Entries shown: Begin

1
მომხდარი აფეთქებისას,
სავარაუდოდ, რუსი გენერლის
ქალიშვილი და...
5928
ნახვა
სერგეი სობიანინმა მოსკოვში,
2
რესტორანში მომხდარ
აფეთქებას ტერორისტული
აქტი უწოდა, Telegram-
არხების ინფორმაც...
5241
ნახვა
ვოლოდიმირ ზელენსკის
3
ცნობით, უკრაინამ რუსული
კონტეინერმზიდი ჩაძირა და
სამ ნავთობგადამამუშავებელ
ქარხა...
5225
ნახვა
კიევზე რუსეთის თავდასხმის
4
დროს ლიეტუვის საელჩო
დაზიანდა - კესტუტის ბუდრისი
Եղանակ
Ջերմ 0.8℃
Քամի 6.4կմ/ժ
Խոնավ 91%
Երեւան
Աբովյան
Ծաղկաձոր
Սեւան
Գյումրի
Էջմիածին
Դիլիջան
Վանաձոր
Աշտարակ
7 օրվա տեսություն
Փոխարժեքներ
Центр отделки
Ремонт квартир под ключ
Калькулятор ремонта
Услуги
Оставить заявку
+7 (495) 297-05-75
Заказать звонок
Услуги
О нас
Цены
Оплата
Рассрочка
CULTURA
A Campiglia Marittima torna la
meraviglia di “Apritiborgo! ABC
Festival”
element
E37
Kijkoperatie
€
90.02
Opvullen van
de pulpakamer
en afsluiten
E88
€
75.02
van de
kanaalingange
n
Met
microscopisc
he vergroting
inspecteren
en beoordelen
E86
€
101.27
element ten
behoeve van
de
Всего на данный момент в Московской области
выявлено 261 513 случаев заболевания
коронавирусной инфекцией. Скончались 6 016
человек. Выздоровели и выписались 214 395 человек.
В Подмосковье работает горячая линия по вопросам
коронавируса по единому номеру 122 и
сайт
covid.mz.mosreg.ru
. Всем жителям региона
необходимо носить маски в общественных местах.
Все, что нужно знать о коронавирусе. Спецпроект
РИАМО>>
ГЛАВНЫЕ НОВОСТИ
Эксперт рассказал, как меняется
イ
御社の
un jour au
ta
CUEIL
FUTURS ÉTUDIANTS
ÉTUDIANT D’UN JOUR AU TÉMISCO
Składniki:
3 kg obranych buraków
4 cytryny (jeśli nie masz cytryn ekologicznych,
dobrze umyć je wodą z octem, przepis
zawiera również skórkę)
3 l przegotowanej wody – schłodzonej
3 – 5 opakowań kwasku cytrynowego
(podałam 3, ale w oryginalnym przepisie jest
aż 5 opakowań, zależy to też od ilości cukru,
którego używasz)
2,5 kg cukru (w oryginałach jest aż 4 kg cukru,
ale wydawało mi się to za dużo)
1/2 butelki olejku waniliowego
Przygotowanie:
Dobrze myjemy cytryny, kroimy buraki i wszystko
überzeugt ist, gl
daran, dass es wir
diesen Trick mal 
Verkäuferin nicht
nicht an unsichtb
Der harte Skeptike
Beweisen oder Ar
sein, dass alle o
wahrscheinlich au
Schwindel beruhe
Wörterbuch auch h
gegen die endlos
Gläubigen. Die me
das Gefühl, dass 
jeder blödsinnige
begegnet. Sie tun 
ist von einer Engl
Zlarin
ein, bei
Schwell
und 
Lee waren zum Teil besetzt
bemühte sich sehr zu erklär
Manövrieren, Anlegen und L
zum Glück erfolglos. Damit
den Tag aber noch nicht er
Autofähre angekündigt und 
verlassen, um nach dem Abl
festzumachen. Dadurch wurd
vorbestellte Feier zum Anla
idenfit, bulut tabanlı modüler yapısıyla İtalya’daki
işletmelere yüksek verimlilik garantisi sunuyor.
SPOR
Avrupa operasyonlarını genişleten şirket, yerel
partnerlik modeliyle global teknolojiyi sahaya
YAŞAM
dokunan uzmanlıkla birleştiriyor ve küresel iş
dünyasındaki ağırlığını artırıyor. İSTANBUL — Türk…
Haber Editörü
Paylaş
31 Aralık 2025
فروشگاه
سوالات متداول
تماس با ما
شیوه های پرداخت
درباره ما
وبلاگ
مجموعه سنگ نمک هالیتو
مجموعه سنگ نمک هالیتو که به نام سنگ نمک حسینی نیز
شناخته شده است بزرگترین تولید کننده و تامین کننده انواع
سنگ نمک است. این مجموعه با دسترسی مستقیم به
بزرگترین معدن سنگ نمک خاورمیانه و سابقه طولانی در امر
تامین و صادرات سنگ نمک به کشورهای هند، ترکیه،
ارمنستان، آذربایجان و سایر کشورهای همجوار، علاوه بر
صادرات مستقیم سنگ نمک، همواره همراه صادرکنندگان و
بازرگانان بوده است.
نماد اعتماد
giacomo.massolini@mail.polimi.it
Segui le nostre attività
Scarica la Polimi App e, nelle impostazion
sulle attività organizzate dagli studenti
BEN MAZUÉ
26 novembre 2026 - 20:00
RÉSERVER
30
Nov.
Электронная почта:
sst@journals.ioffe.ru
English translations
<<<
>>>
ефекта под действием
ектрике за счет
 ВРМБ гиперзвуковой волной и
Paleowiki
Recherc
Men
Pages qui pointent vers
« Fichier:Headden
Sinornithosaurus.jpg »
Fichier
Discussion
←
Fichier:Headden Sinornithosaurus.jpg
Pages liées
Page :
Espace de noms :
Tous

Entries shown: End

- _Assignment_
Please copy the material exactly, line for line.

- _Task output_
1
მომხდარი აფეთქებისას,
სავარაუდოდ, რუსი გენერლის
ქალიშვილი და...
5928
ნახვა
სერგეი სობიანინმა მოსკოვში,
2
რესტორანში მომხდარ
აფეთქებას ტერორისტული
აქტი უწოდა, Telegram-
არხების ინფორმაც...
5241
ნახვა
ვოლოდიმირ ზელენსკის
3
ცნობით, უკრაინამ რუსული
კონტეინერმზიდი ჩაძირა და
სამ ნავთობგადამამუშავებელ
ქარხა...
5225
ნახვა
კიევზე რუსეთის თავდასხმის
4
დროს ლიეტუვის საელჩო
დაზიანდა - კესტუტის ბუდრისი
Եղանակ
Ջերմ 0.8℃
Քամի 6.4կմ/ժ
Խոնավ 91%
Երեւան
Աբովյան
Ծաղկաձոր
Սեւան
Գյումրի
Էջմիածին
Դիլիջան
Վանաձոր
Աշտարակ
7 օրվա տեսություն
Փոխարժեքներ
Центр отделки
Ремонт квартир под ключ
Калькулятор ремонта
Услуги
Оставить заявку
+7 (495) 297-05-75
Заказать звонок
Услуги
О нас
Цены
Оплата
Рассрочка
CULTURA
A Campiglia Marittima torna la
meraviglia di “Apritiborgo! ABC
Festival”
element
E37
Kijkoperatie
€
90.02
Opvullen van
de pulpakamer
en afsluiten
E88
€
75.02
van de
kanaalingange
n
Met
microscopisc
he vergroting
inspecteren
en beoordelen
E86
€
101.27
element ten
behoeve van
de
Всего на данный момент в Московской области
выявлено 261 513 случаев заболевания
коронавирусной инфекцией. Скончались 6 016
человек. Выздоровели и выписались 214 395 человек.
В Подмосковье работает горячая линия по вопросам
коронавируса по единому номеру 122 и
сайт
covid.mz.mosreg.ru
. Всем жителям региона
необходимо носить маски в общественных местах.
Все, что нужно знать о коронавирусе. Спецпроект
РИАМО>>
ГЛАВНЫЕ НОВОСТИ
Эксперт рассказал, как меняется
イ
御社の
un jour au
ta
CUEIL
FUTURS ÉTUDIANTS
ÉTUDIANT D’UN JOUR AU TÉMISCO
Składniki:
3 kg obranych buraków
4 cytryny (jeśli nie masz cytryn ekologicznych,
dobrze umyć je wodą z octem, przepis
zawiera również skórkę)
3 l przegotowanej wody – schłodzonej
3 – 5 opakowań kwasku cytrynowego
(podałam 3, ale w oryginalnym przepisie jest
aż 5 opakowań, zależy to też od ilości cukru,
którego używasz)
2,5 kg cukru (w oryginałach jest aż 4 kg cukru,
ale wydawało mi się to za dużo)
1/2 butelki olejku waniliowego
Przygotowanie:
Dobrze myjemy cytryny, kroimy buraki i wszystko
überzeugt ist, gl
daran, dass es wir
diesen Trick mal 
Verkäuferin nicht
nicht an unsichtb
Der harte Skeptike
Beweisen oder Ar
sein, dass alle o
wahrscheinlich au
Schwindel beruhe
Wörterbuch auch h
gegen die endlos
Gläubigen. Die me
das Gefühl, dass 
jeder blödsinnige
begegnet. Sie tun 
ist von einer Engl
Zlarin
ein, bei
Schwell
und 
Lee waren zum Teil besetzt
bemühte sich sehr zu erklär
Manövrieren, Anlegen und L
zum Glück erfolglos. Damit
den Tag aber noch nicht er
Autofähre angekündigt und 
verlassen, um nach dem Abl
festzumachen. Dadurch wurd
vorbestellte Feier zum Anla
idenfit, bulut tabanlı modüler yapısıyla İtalya’daki
işletmelere yüksek verimlilik garantisi sunuyor.
SPOR
Avrupa operasyonlarını genişleten şirket, yerel
partnerlik modeliyle global teknolojiyi sahaya
YAŞAM
dokunan uzmanlıkla birleştiriyor ve küresel iş
dünyasındaki ağırlığını artırıyor. İSTANBUL — Türk…
Haber Editörü
Paylaş
31 Aralık 2025
فروشگاه
سوالات متداول
تماس با ما
شیوه های پرداخت
درباره ما
وبلاگ
مجموعه سنگ نمک هالیتو
مجموعه سنگ نمک هالیتو که به نام سنگ نمک حسینی نیز
شناخته شده است بزرگترین تولید کننده و تامین کننده انواع
سنگ نمک است. این مجموعه با دسترسی مستقیم به
بزرگترین معدن سنگ نمک خاورمیانه و سابقه طولانی در امر
تامین و صادرات سنگ نمک به کشورهای هند، ترکیه،
ارمنستان، آذربایجان و سایر کشورهای همجوار، علاوه بر
صادرات مستقیم سنگ نمک، همواره همراه صادرکنندگان و
بازرگانان بوده است.
نماد اعتماد
giacomo.massolini@mail.polimi.it
Segui le nostre attività
Scarica la Polimi App e, nelle impostazion
sulle attività organizzate dagli studenti
BEN MAZUÉ
26 novembre 2026 - 20:00
RÉSERVER
30
Nov.
Электронная почта:
sst@journals.ioffe.ru
English translations
<<<
>>>
ефекта под действием
ектрике за счет
 ВРМБ гиперзвуковой волной и
Paleowiki
Recherc
Men
Pages qui pointent vers
« Fichier:Headden
Sinornithosaurus.jpg »
Fichier
Discussion
←
Fichier:Headden Sinornithosaurus.jpg
Pages liées
Page :
Espace de noms :
Tous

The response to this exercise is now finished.